The trial expects to enroll 492 patients in the United States who have not found relief from their migraines with preventive medications, have experienced unwanted side effects from drug therapy or have been advised by a doctor against taking the medications due to another condition.

The association between PFOs and migraine headaches was first observed by physicians who treated patients with PFOs for other medical conditions, such as stroke – and later noticed a reduced frequency in patients’ migraine headaches. Subsequent informal studies have suggested reduced migraine attacks after PFO closure. It is not clear why patients with migraine headaches would be more likely to have a PFO, or why closing the PFO might decrease migraine attacks.

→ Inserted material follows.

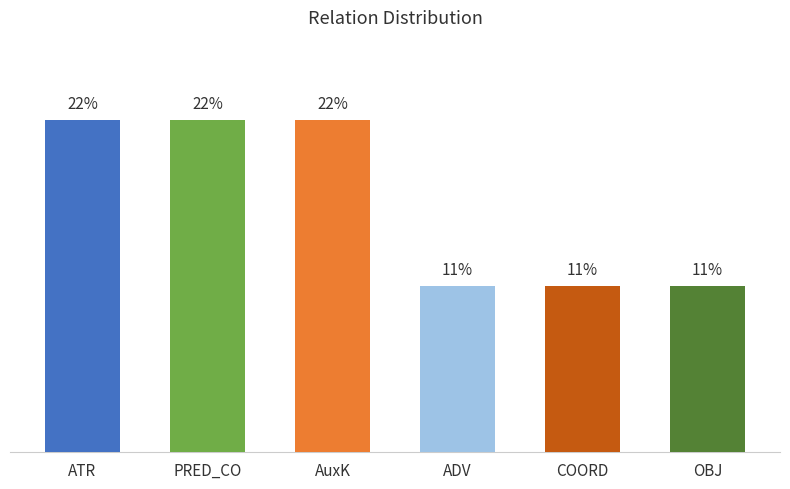

How many distinct data groups are displayed?

1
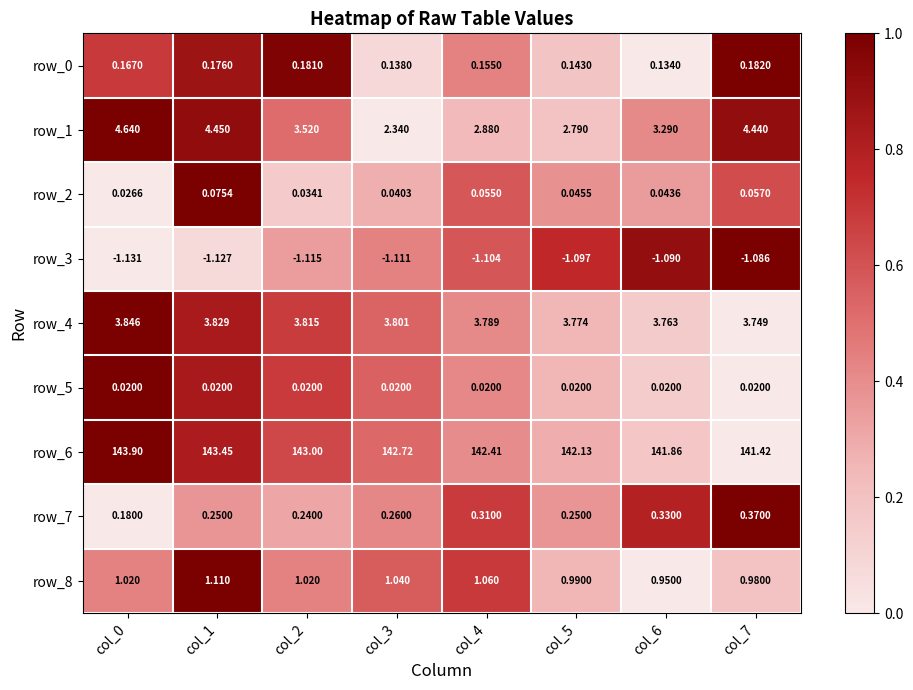

Is the value of row_4 at col_6 greater than the value of row_5 at col_7?

Yes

Some physicians theorize that blood crossing the PFO without being filtered by the lungs contains substances that trigger migraines.

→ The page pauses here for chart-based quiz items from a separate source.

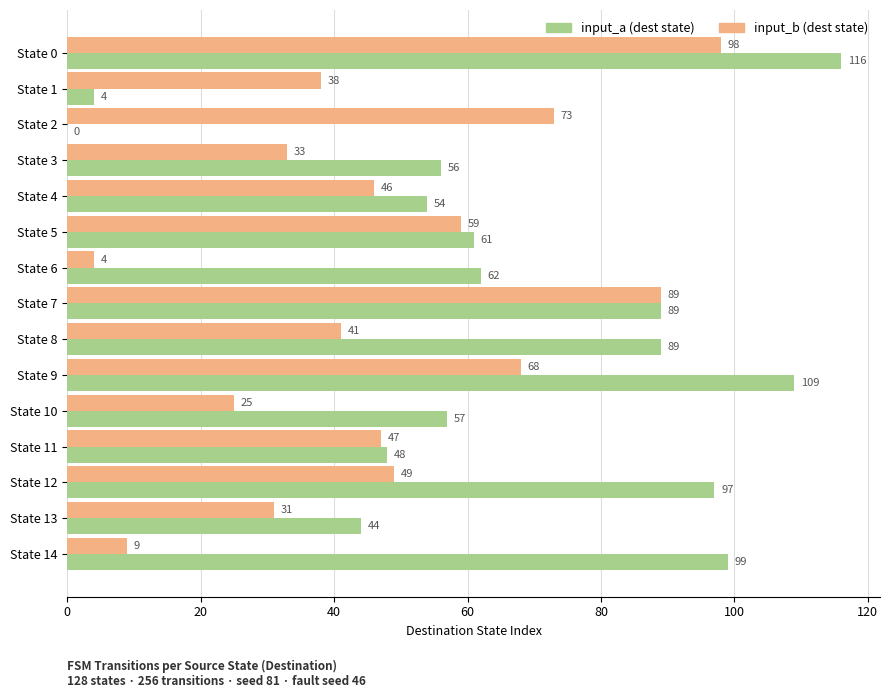

Is the value of input_b (dest state) at State 11 greater than the value of input_a (dest state) at State 2?

Yes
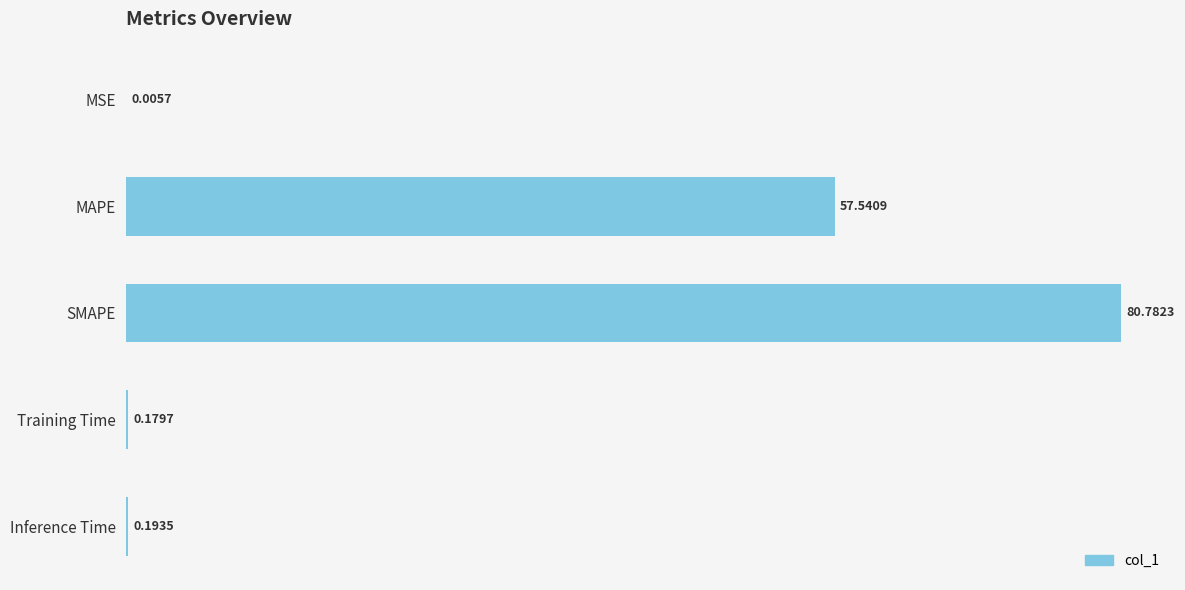

At which category does the chart reach its peak across all series?

SMAPE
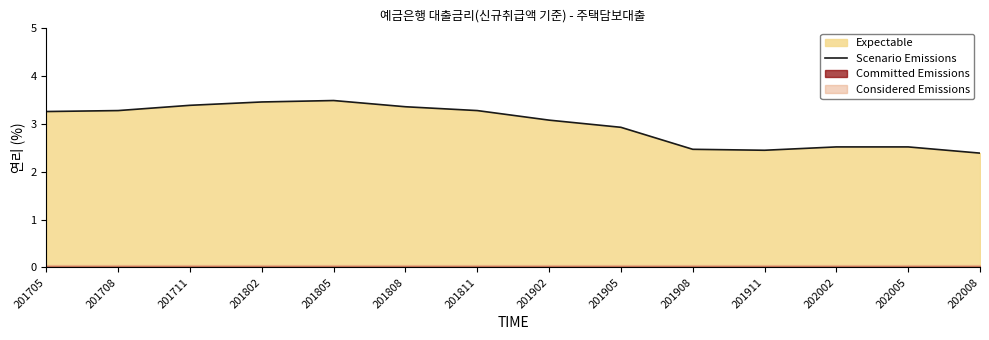

What is the approximate value at 201811?

3.3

The patient at SJMH was implanted with the Premere PFO Closure System, designed by St. Jude Medical Inc., for PFO closures. During the implant procedure, physicians deliver the device through the PFO and then open its two sides independently for precise placement to close the PFO. By using a transcatheter approach that delivers the device to the heart through a vein in the leg, the procedure is less invasive than open-heart surgery.

“If the closure of the connection between the two upper heart chambers eliminates or significantly reduces the episodes of migraine headaches, we would improve the quality of life to all those patients who had no other means of obtaining that relief by more traditional use medications,” O’Donnell said.

Sponsored by St. Jude Medical Inc., the ESCAPE Migraine trial received approval from the U.S. Food and Drug Administration for an Investigational Device Exemption in December 2005. The controlled, randomized, blinded clinical trial will be conducted at 80 leading headache and interventional cardiology clinics throughout the United States. The Premere System is only available for investigational use in the United States.